As for the trains... these are leased these days, didn't you know that? The up-front costs are not borne by the operating company. Surely there are some spare DMUs lying around somewhere to get things started, even if that's on a half-hourly service and a little bit tatty. On modern continuously-welded rail, even the awful Pacer would be more comfortable than a bus.

Perhaps the only disadvantage of rail is that it can't go straight through the middle of a historic city. That's okay, just send it through the outskirts instead, and if necessary set up some connecting buses - you know, with timetables that actually match the train ones so that commuters can walk off the platform and into a bus without waiting.

Contrast that with the major project going on over here, in a big country with a little population of 5 million or so, where a double-track electrified railway with major tunneling works is being built to connect the local airport to the city. The service frequency will be ten minutes each way throughout daylight hours - as it already is on the existing lines that it will extend and join.

Thirty-odd new trains have already been ordered to run the line, and six of them have already arrived and are being run-in on everyday services (relieving the load on older trains). A busway wasn't even considered - if it had, it would have been laughed out of the room before the day was done. We already have the nearest equivalent to a busway from the airport to the city centre - it's called a motorway.

All of this is being funded jointly by the two municipalities the line serves, and the work is being done by the state railway operator. The only major snag they've encountered so far is a de-icer leak from the airport above the tunnel - that will put them over budget, but they're trying to get the airport to pay for the problem since they caused it.

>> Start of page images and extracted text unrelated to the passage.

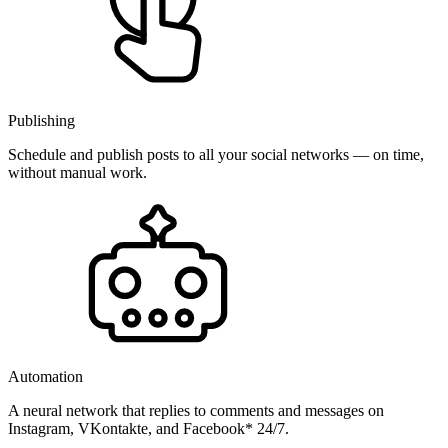
Publishing
Schedule and publish posts to all your social networks — on time,
without manual work.
Automation
A neural network that replies to comments and messages on
Instagram, VKontakte, and Facebook* 24/7.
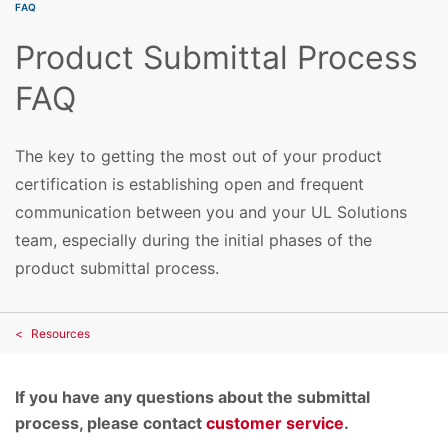
FAQ
Product Submittal Process
FAQ
The key to getting the most out of your product
certification is establishing open and frequent
communication between you and your UL Solutions
team, especially during the initial phases of the
product submittal process.
Resources
If you have any questions about the submittal
process, please contact
customer service
.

Simultaneously, a double-track, electrified, *automated* metro line is being built - in tunnel - on the other side of the city, extending into a third municipality. No major problems so far, and AFAIK it is on budget. The service frequency will be much higher than the surface railway - I hear that they're shooting for every 2 minutes in the peak. The existing metro (not automated) achieves 4 minute intervals at peak, 5 minutes off-peak.

This is on top of the new, high-speed, international service which started a few months ago, and for which a new high-speed railway shortcut - double track, electrified, 125+ mph - was built starting about 40 miles from the capital. As more of the new-type trains and qualified drivers become available, the older, slower international trains will be retired.

As I mentioned, this is in a country with a population of only 5 million or so. Where on earth do we find the money?

Anonymous said...

Trains do run at 10 min intervals but would never do so between Cambridge and Huntingdon as the population from which to draw is so small.

Boldfield said...

@anonymous

The cost of reinstating the railway and taking your numbers:
Length Cambridge to St Ives 40m at £1.25m + £1m per mile for electrification supply = £56m, Say 10 stations at £1m and 6 trains at $4m each gives a grand total of £90m against a guided bussway currently quoted cost of £181m. Note the council is budgeting £1m per year for mainteance of the bussway.

Jonathan said...

Remind me - does the £181m quote include the actual buses, or only the infrastructure? Come to that, does it include the bus stops and terminus stations, or only the "roadway"?

Also, does the £1m pa maintenance include the cost of running the buses (drivers, diesel, maintenance, cleaning) so that it can fairly be compared to the cost of running trains?